Provocar, atrair, convencer e desencaminhar

Há um momento supremo na longa escalada dum alpinista rumo ao topo:
a queda.
Como todo sedentário preguiçoso, autocentrado e cínico, também me admiram esses heróis das alturas. Eles não galgariam sequer três metros acima do nível do mar se não fossem equipados com disciplina, coragem e ultradesenvolvidas habilidades psíquicas e físicas. Todos os talentos que não tive o azar de herdar, pois papai também foi o feliz destituído de todos eles.
Sabe o que me entusiasma mesmo quando penso nesses superatletas?
O que me deixa excitado é pensar em como são imunes ao fascínio da morte.
Mesmo não escalando mesmo uma cadeira, sou obcecado pelo fim.
Penso em morrer desde que nasci.
Quanto mais vivo, mais não quero viver.
Como deve ser terno o termo.
Como deve ser ínfima a fronteira final.
Encerrar de vez o suplício de me carregar, e ao meu corpanzil entuchado de banha, pra cima, pra baixo, pra dentro, pra esquerda. Tal suplício é mais que suficiente, óbvio. Porque não sou um alpinista da vida ou escafandrista for that matter, não existem cumes aonde eu sonhe chegar, a altitude me deixa zonzo, as profundidades, eletricamente claustrofóbico.
Sempre quis morrer.
Pra acabar com a mesmice.
Pra simplesmente mudar de estado.
Pra saber como é.
Será qual um indeglutível caroço entalado na garganta que você engole mesmo assim?
Será que nossa sensorialidade permanece intacta por uns instantes, ao menos para que nos seja perceptível a transição?
Haverá transição?
É claro que essas perguntas não se aplicam à maioria de nós que hoje esticamos as canelas terrivelmente sedados...  para que elas, as perguntas, não nos ocorram.

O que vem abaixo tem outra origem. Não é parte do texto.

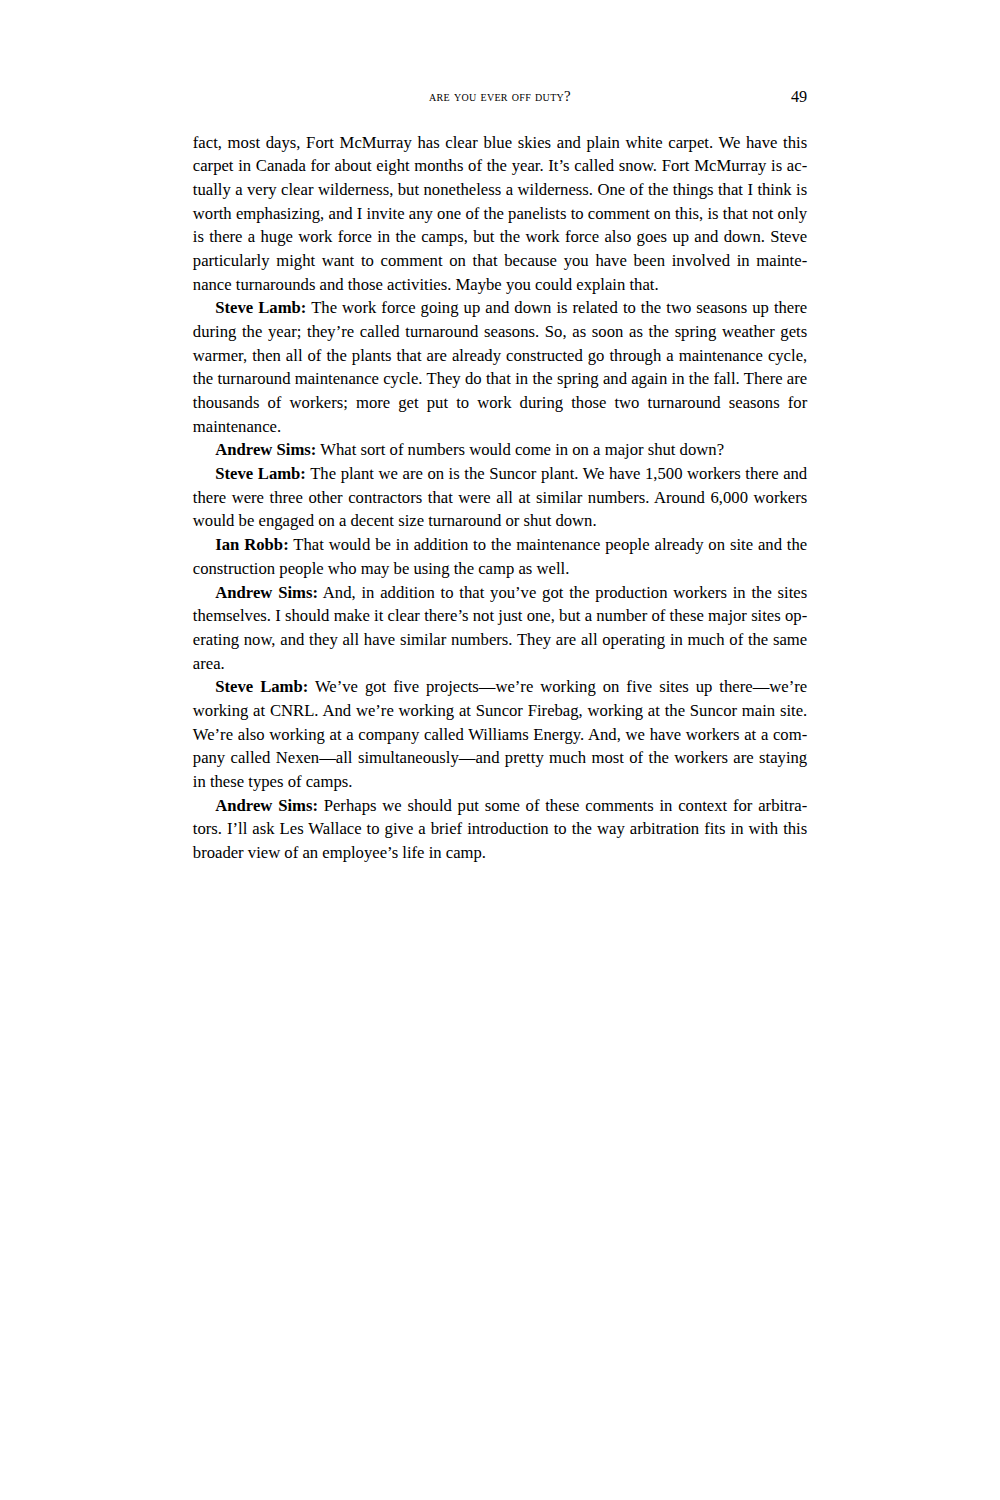Are You Ever Off Duty? 49
fact, most days, Fort McMurray has clear blue skies and plain white carpet. We have this carpet in Canada for about eight months of the year. It’s called snow. Fort McMurray is actually a very clear wilderness, but nonetheless a wilderness. One of the things that I think is worth emphasizing, and I invite any one of the panelists to comment on this, is that not only is there a huge work force in the camps, but the work force also goes up and down. Steve particularly might want to comment on that because you have been involved in maintenance turnarounds and those activities. Maybe you could explain that.
Steve Lamb: The work force going up and down is related to the two seasons up there during the year; they’re called turnaround seasons. So, as soon as the spring weather gets warmer, then all of the plants that are already constructed go through a maintenance cycle, the turnaround maintenance cycle. They do that in the spring and again in the fall. There are thousands of workers; more get put to work during those two turnaround seasons for maintenance.
Andrew Sims: What sort of numbers would come in on a major shut down?
Steve Lamb: The plant we are on is the Suncor plant. We have 1,500 workers there and there were three other contractors that were all at similar numbers. Around 6,000 workers would be engaged on a decent size turnaround or shut down.
Ian Robb: That would be in addition to the maintenance people already on site and the construction people who may be using the camp as well.
Andrew Sims: And, in addition to that you’ve got the production workers in the sites themselves. I should make it clear there’s not just one, but a number of these major sites operating now, and they all have similar numbers. They are all operating in much of the same area.
Steve Lamb: We’ve got five projects—we’re working on five sites up there—we’re working at CNRL. And we’re working at Suncor Firebag, working at the Suncor main site. We’re also working at a company called Williams Energy. And, we have workers at a company called Nexen—all simultaneously—and pretty much most of the workers are staying in these types of camps.
Andrew Sims: Perhaps we should put some of these comments in context for arbitrators. I’ll ask Les Wallace to give a brief introduction to the way arbitration fits in with this broader view of an employee’s life in camp.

Que nojenta raça de pixotes nos tornamos.
Mas não é isso que me interessa agora.
O que me interessa é, quero morrer pra saber.
Saber. Finalmente. Tão somente.
Saber o que as cartilhas escolares se recusam a nos ensinar e cujos saberes nunca pretendi saber de qualquer modo.
Saber a única coisa que neste momento faria diferença saber.
Passar de mansinho para onde quer que passamos na morte não me interessa.
Se vale a pena sentir a Última Dor, que a sinta.
Ser desligado incólume e inconsciente feito um rádio de que se removem as pilhas, no, thanks.
Quero a passagem do alpinista que de repente afrouxa os dedos que o mantêm frágil e espetacularmente vivo no paredão do rochedo e pensa “Minha sorte está em minhas mãos, concretamente” e fecha os olhos e relaxa os músculos e solta os pulmões, se entregando quase satisfeito, sem resistência, à força da gravidade da qual somos e fomos escravos desde nosso primeiro segundo neste planeta que flutua pelo espaço apenas pelo capricho da nossa imaginação.